The project company would be required to provide an undertaking to the lender / investor that it will not change the project plan, project contracts, capital expenditure program etc. without their consent. The project company may also be required to provide warranties & representations concerning the financial, commercial, legal and operational status of the project to the lender / investor. They may also seek undertakings concerning government approval, compliance, and other obligations.

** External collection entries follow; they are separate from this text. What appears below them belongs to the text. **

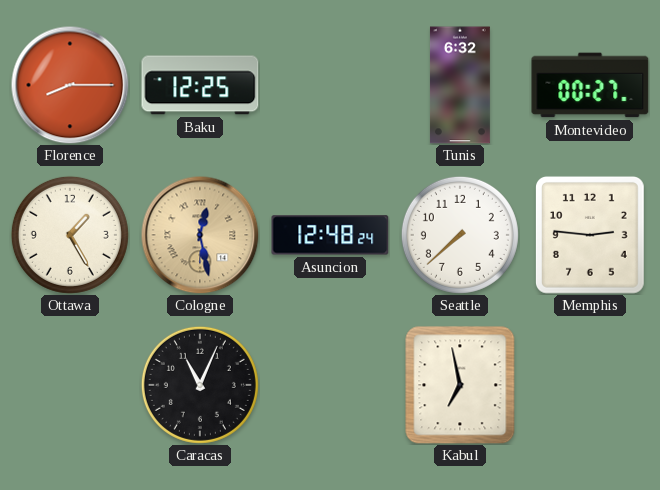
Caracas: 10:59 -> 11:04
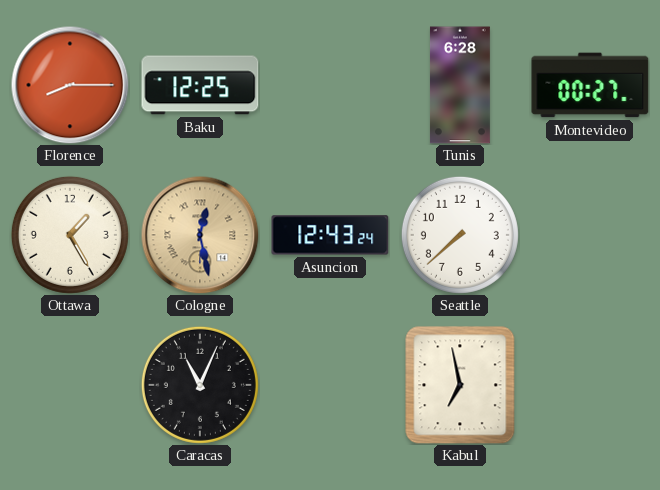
Tunis: 6:32 -> 6:28
Asuncion: 12:48 -> 12:43
Memphis: 2:46 -> none
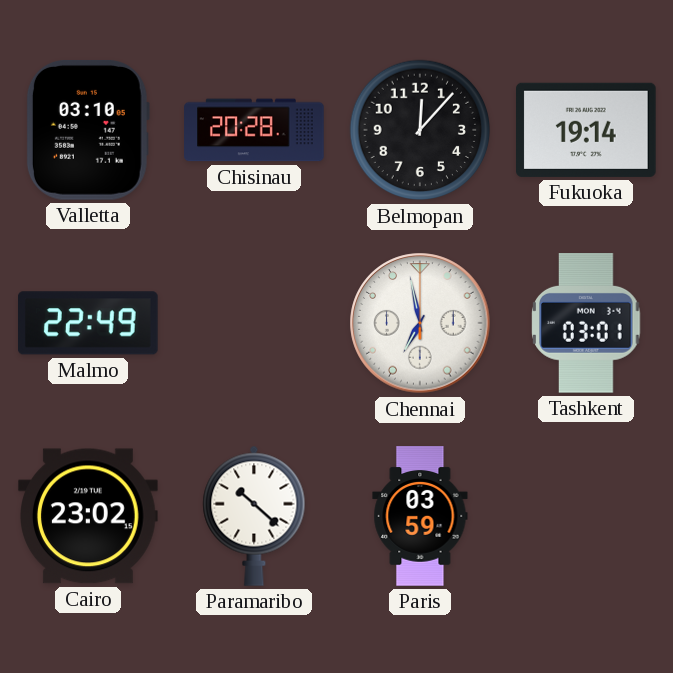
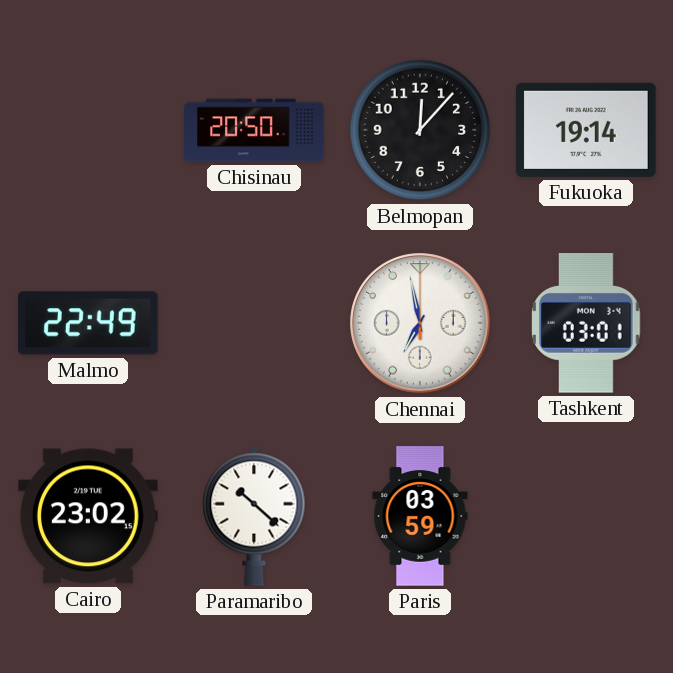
Valletta: 03:10 -> none
Chisinau: 20:28 -> 20:50
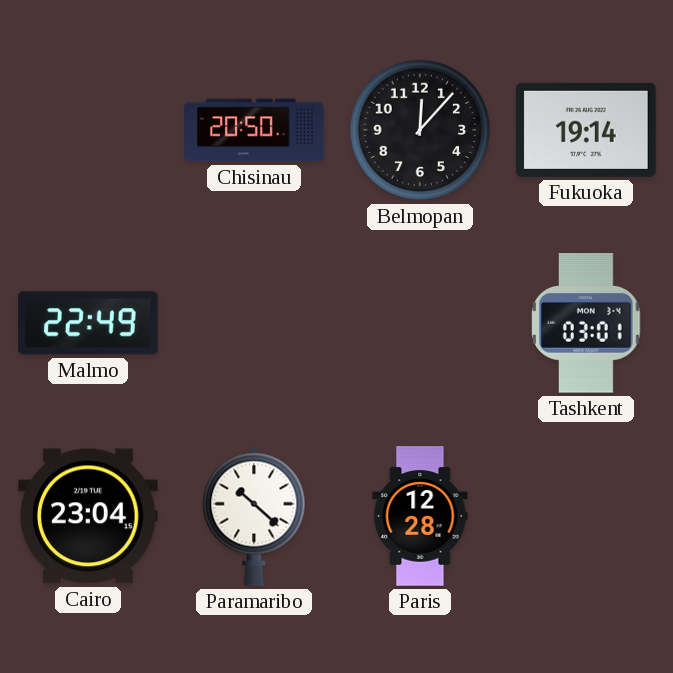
Chennai: 6:58 -> none
Cairo: 23:02 -> 23:04
Paris: 03:59 -> 12:28
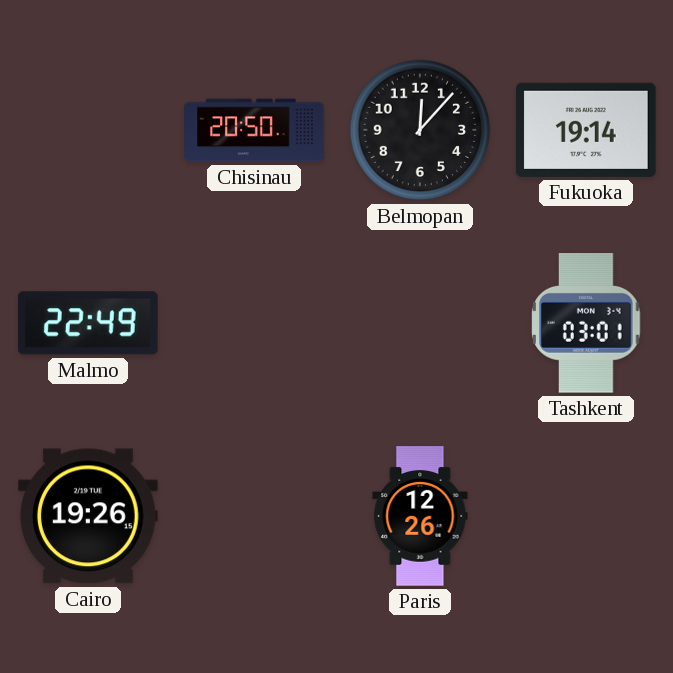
Cairo: 23:04 -> 19:26
Paramaribo: 10:22 -> none
Paris: 12:28 -> 12:26
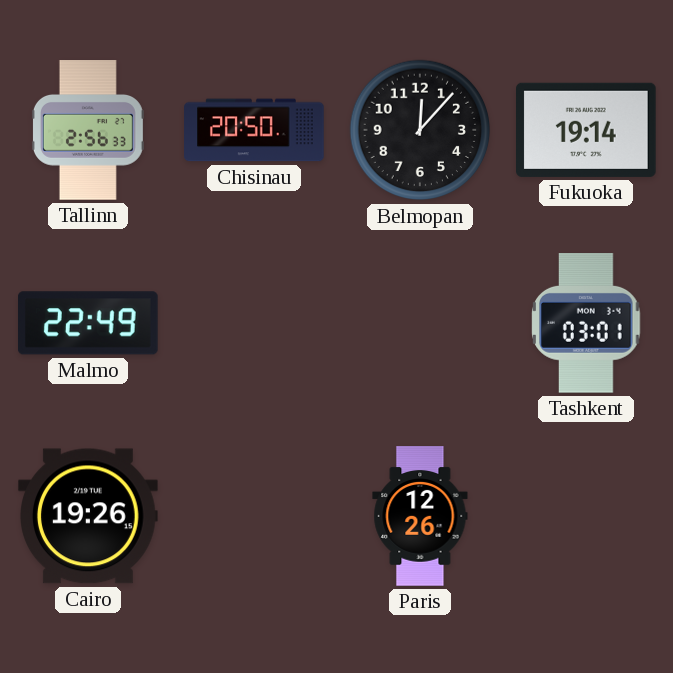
Tallinn: none -> 2:56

  • Termination compensation: The lender / investor clearly define the termination compensation on the event of a default by the project company. The lender / investor ensures to step into the management of the company and control the project assets in case of a default. The lender / investor also ensures that the guarantor pays an amount of money that compensates the pending construction of project assets, penalties and excessive interest. All the parties must ensure that the termination clause must fit within the applicable legal regime.

Conclusion


In the current scenario, the domestic banks dominate financing of the infrastructure sector in India. The multinational companies along with their local partners are demanding more financial solutions to execute their projects timely. The domestic banks usually provide finance for a period of up to seven years. But companies now require financing solutions for a period of up to twelve years, which is common in the international market.

Multinational players have now started partnering with local players and bringing in foreign debt. The international market allows raising large amounts of funding at favourable rates and terms of repayment.